Work request :: The records below are to be transcribed exactly from their first line to the line that has "de oficina hasta", inclusive, with every picture omitted.
┌─ Exercise material
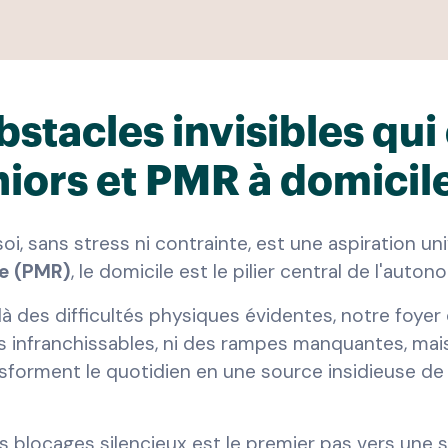
bstacles invisibles qui
niors et PMR à domicil
soi, sans stress ni contrainte, est une aspiration uni
te (PMR)
, le domicile est le pilier central de l'auton
à des difficultés physiques évidentes, notre foyer
s infranchissables, ni des rampes manquantes, mai
sforment le quotidien en une source insidieuse de 
locages silencieux est le premier pas vers une sol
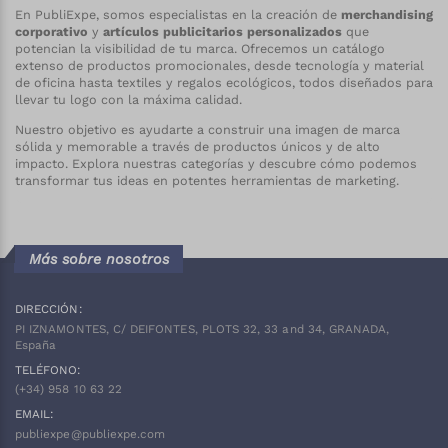
En PubliExpe, somos especialistas en la creación de
merchandising
corporativo
y
artículos publicitarios personalizados
que
potencian la visibilidad de tu marca. Ofrecemos un catálogo
extenso de productos promocionales, desde tecnología y material
de oficina hasta textiles y regalos ecológicos, todos diseñados para
llevar tu logo con la máxima calidad.
Nuestro objetivo es ayudarte a construir una imagen de marca
sólida y memorable a través de productos únicos y de alto
impacto. Explora nuestras categorías y descubre cómo podemos
transformar tus ideas en potentes herramientas de marketing.
Más sobre nosotros
DIRECCIÓN:
PI IZNAMONTES, C/ DEIFONTES, PLOTS 32, 33 and 34, GRANADA,
España
TELÉFONO:
(+34)
958 10 63 22
EMAIL:
publiexpe@publiexpe.com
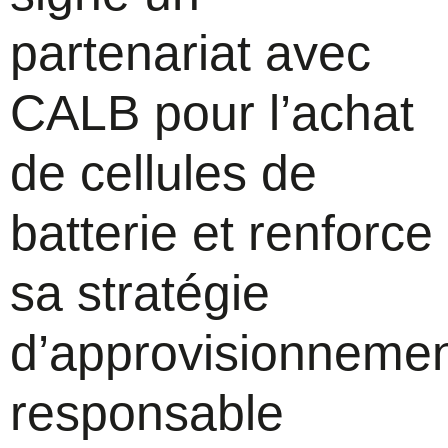
partenariat avec
CALB pour l’achat
de cellules de
batterie et renforce
sa stratégie
d’approvisionneme
responsable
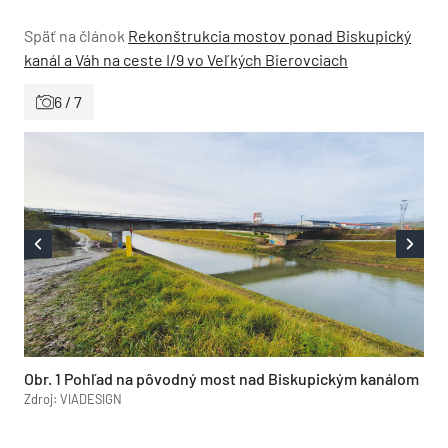
Späť na článok
Rekonštrukcia mostov ponad Biskupický
kanál a Váh na ceste I/9 vo Veľkých Bierovciach
6 / 7
Obr. 1 Pohľad na pôvodný most nad Biskupickým kanálom
Zdroj: VIADESIGN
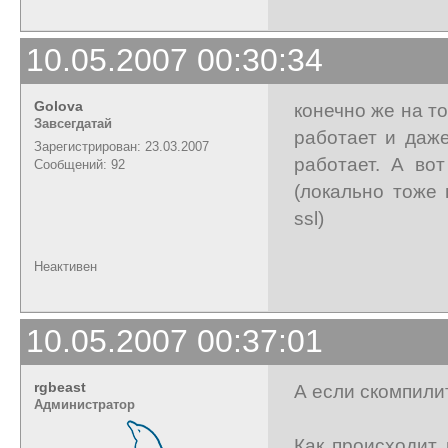
10.05.2007 00:30:34
Golova
конечно же на т
Завсегдатай
работает и даж
Зарегистрирован: 23.03.2007
работает. А вот
Сообщений: 92
(локально тоже 
ssl)
Неактивен
10.05.2007 00:37:01
rgbeast
А если скомпили
Администратор
Как происходит 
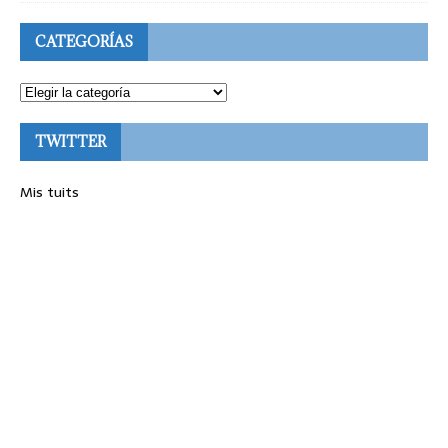
CATEGORÍAS
TWITTER
Mis tuits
└─
Worked solution ::
bstacles invisibles qui
niors et PMR à domicil
soi, sans stress ni contrainte, est une aspiration uni
te (PMR)
, le domicile est le pilier central de l'auton
à des difficultés physiques évidentes, notre foyer
s infranchissables, ni des rampes manquantes, mai
sforment le quotidien en une source insidieuse de 
locages silencieux est le premier pas vers une sol
En PubliExpe, somos especialistas en la creación de
merchandising
corporativo
y
artículos publicitarios personalizados
que
potencian la visibilidad de tu marca. Ofrecemos un catálogo
extenso de productos promocionales, desde tecnología y material
de oficina hasta textiles y regalos ecológicos, todos diseñados para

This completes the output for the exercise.